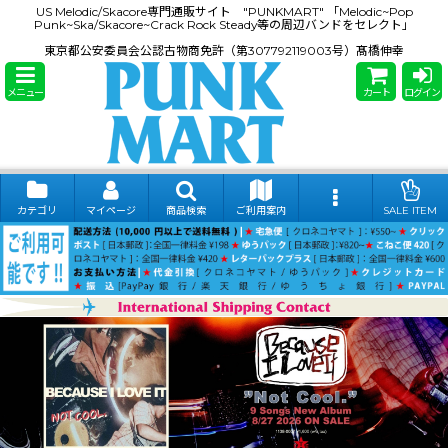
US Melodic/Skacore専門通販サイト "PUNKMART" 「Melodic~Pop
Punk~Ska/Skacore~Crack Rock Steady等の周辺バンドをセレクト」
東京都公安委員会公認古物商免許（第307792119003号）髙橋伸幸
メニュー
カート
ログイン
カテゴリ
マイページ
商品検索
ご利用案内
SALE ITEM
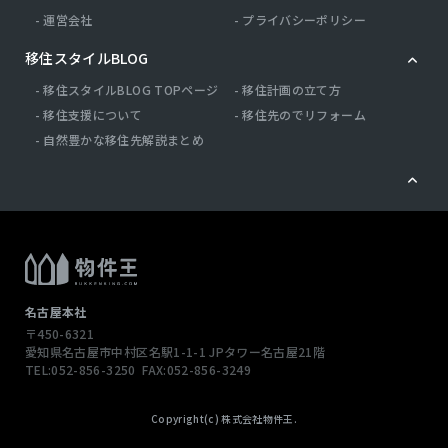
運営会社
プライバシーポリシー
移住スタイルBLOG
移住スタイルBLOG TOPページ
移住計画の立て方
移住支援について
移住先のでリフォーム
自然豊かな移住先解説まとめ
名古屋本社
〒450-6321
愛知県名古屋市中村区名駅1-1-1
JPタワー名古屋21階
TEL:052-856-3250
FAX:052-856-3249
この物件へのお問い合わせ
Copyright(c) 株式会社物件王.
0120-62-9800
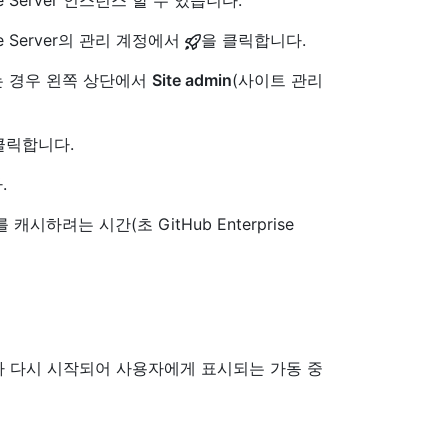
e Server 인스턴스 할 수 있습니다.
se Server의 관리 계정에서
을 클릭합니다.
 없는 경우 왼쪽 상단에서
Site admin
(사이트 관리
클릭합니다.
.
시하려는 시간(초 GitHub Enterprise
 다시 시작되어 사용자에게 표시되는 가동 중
---
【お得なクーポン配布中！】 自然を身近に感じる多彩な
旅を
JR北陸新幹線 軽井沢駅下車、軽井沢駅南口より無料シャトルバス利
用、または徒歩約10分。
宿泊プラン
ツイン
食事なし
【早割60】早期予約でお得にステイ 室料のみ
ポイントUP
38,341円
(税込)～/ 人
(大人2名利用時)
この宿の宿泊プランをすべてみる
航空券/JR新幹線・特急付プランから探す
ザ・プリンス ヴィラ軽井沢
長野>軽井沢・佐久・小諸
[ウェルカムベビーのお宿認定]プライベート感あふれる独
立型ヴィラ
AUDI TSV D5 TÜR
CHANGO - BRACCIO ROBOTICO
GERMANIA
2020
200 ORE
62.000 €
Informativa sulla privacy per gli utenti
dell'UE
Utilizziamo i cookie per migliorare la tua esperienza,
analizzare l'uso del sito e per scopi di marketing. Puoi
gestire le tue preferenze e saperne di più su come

▸ **Description of the task**
Starting at the line that contains "e Server 인스턴스 할 수 있습니다." and ending with the line that contains "다시 시작되어 사용자에게 표시되는 가동 중", render those lines of the material above as a numbered list, omitting any blank lines.

▸ **Answer below**
1. e Server 인스턴스 할 수 있습니다.
2. se Server의 관리 계정에서
3. 을 클릭합니다.
4.  없는 경우 왼쪽 상단에서
5. Site admin
6. (사이트 관리
7. 클릭합니다.
8. .
9. 시하려는 시간(초 GitHub Enterprise
10.  다시 시작되어 사용자에게 표시되는 가동 중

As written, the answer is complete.